= Fakelaki =

Greek for "little envelope," referring to corruption

Fakelaki or fakellaki is the phonetic transliteration of the Greek word φακελάκι. It means "little envelope" but is also used in Greek popular culture as a jargon term referring to the bribery of public servants and private companies by Greek citizens in order to "expedite" service. According to this practice, sums of money are stuffed in files and passed across the desk to secure appointments, documents approval and permits.

== Dynamics ==
The Greek term "fakelaki" is close to the notion of tip in meaning, but it may also refer to specific tariffs demanded by government officials to bypass procedure. As of mid-2011, one in four employed Greeks worked for the government.

Fakelaki is also connected to a work culture that perceives the various documents issued by authorities (for example a driving license) as "papers" needed to pay a price "to buy". Fakelaki is illegal, but its continuing presence in Greek life remains a problem.

== Extent ==
Transparency International, an independent corruption monitoring NGO, found that 13% of Greeks paid fakelaki, bribery in the form of envelopes with cash donations, in 2009, which was estimated to account for €787 million in yearly corruption payments. At the same time, it was estimated that roughly €1 billion was paid by companies in bribes to public institutions for avoiding bureaucratic rules or to get other benefits.

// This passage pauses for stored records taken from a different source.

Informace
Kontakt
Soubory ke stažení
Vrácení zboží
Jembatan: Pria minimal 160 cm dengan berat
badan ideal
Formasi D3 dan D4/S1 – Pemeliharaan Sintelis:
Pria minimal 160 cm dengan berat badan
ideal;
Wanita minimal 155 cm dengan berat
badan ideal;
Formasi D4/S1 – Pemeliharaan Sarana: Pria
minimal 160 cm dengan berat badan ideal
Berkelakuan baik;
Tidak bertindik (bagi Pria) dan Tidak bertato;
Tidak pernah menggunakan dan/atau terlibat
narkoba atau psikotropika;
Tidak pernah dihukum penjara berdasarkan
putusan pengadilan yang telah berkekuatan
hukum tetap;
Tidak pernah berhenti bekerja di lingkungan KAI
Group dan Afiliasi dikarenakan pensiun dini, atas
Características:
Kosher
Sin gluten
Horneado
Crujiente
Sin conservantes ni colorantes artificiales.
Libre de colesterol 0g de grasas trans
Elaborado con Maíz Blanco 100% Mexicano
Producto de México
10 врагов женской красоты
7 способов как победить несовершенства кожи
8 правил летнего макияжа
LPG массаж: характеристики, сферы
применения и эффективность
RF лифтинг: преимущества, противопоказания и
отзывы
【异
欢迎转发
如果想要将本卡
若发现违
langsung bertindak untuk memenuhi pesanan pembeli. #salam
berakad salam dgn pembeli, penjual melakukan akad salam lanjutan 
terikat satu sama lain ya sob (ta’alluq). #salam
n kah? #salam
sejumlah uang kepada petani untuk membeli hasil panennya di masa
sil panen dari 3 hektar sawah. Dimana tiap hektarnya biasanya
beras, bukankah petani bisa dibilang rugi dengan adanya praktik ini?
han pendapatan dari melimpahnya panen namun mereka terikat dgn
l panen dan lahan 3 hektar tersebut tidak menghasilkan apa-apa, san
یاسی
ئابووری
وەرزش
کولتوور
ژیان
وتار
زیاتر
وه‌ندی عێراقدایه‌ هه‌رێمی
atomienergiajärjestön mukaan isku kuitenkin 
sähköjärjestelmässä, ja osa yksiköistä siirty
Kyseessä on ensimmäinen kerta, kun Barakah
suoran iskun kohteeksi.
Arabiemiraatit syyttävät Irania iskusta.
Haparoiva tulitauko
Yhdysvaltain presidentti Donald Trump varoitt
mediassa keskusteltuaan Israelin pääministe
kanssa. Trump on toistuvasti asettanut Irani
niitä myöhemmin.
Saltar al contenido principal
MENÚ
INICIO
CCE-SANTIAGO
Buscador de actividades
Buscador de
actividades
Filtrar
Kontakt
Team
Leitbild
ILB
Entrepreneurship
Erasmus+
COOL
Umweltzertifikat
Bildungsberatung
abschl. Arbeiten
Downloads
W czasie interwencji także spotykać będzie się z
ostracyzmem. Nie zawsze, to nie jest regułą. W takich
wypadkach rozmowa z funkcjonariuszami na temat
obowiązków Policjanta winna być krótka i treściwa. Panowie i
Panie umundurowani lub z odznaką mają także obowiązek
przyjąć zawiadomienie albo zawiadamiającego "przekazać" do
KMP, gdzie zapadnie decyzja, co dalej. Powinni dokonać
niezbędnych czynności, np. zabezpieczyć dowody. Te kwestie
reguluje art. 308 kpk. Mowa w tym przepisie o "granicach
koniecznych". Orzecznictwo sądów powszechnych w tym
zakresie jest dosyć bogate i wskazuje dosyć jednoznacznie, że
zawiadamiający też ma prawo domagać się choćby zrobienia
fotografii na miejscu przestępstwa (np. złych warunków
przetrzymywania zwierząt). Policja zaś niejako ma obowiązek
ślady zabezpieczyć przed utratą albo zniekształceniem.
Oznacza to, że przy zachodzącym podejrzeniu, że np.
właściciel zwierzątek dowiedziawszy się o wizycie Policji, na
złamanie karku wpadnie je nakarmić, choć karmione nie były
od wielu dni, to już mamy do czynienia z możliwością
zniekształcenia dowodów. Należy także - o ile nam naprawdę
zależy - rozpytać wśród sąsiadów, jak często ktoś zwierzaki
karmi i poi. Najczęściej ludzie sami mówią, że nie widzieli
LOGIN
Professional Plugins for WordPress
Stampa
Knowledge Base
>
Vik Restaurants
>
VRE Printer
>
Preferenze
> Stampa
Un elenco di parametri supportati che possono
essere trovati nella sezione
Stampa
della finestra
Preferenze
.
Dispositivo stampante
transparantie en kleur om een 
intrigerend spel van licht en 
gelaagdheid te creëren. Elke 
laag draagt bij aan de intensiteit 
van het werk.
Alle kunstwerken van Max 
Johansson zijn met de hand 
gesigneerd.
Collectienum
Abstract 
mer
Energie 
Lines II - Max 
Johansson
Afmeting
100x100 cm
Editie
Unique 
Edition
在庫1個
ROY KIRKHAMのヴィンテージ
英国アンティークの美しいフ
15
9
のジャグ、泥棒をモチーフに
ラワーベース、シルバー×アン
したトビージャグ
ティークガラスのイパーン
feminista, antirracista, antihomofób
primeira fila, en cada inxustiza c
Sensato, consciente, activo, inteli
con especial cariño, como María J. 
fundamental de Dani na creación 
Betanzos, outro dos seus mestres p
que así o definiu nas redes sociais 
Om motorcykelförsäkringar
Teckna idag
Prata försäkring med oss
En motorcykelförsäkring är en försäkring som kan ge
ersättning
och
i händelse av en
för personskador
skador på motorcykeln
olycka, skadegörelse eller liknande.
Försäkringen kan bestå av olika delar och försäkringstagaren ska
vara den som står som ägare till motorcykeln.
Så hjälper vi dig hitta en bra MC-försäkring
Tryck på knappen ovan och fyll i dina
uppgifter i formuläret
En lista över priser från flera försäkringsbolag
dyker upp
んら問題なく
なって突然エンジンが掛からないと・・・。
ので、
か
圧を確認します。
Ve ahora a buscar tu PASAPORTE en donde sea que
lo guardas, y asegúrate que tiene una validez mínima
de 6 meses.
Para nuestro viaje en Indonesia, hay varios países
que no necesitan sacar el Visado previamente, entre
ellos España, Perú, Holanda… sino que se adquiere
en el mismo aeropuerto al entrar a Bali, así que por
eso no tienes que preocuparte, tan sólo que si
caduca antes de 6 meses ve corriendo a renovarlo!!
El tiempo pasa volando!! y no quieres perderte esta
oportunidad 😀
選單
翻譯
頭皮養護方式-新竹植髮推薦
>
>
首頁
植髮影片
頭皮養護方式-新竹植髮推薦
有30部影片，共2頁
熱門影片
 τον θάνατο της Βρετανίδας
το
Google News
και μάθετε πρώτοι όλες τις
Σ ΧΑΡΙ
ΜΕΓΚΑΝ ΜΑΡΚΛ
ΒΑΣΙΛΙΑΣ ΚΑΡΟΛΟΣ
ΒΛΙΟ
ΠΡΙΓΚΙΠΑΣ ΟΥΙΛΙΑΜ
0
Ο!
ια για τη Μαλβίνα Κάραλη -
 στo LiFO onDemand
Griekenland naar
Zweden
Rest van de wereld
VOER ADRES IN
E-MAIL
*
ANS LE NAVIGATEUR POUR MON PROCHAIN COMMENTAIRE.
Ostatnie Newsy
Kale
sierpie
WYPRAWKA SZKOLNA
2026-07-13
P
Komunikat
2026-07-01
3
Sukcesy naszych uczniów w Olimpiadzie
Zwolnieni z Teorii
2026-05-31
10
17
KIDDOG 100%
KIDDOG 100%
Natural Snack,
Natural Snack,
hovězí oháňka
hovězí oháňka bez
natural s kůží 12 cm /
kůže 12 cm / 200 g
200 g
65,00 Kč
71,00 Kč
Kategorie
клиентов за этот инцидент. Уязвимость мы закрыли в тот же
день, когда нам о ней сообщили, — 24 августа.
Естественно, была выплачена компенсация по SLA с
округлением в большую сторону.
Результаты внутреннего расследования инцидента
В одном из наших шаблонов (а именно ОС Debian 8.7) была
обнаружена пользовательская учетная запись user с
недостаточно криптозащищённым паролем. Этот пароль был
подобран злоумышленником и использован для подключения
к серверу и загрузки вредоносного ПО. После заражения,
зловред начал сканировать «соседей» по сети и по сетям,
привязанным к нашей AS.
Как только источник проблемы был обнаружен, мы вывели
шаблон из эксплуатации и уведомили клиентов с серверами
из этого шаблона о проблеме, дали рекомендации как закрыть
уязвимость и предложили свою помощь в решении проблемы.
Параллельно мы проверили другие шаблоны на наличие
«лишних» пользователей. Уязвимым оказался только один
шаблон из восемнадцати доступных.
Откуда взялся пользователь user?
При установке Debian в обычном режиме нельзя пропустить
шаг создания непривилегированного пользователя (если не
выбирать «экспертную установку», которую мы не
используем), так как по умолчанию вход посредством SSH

When all sorts of corruption in Greece are calculated, the total amount is estimated to be roughly €3.5 billion per year (equal to 1.75% of the Greek GDP). Compared with corruption levels measured by Transparency International for 160 other countries, Greece ranked at 49th in 2004, was down at 57th in 2008, and slumped to 71st place in 2009. The government elected in October 2009 had on its agenda to increase the fight against fakelaki and other forms of corruption.

In 2012, the website edosafakelaki ("I paid a bribe" in Greek) was created for Greek citizens to anonymously report the payment of fakelaki. The site received over 1,000 reports in its first month of operation. The website was created after its founder, Kristina Tremonti, was forced to pay a fakelaki on behalf of her 90-year-old grandfather, a war veteran with terminal cancer, who was left waiting for hours in the emergency room of a public hospital.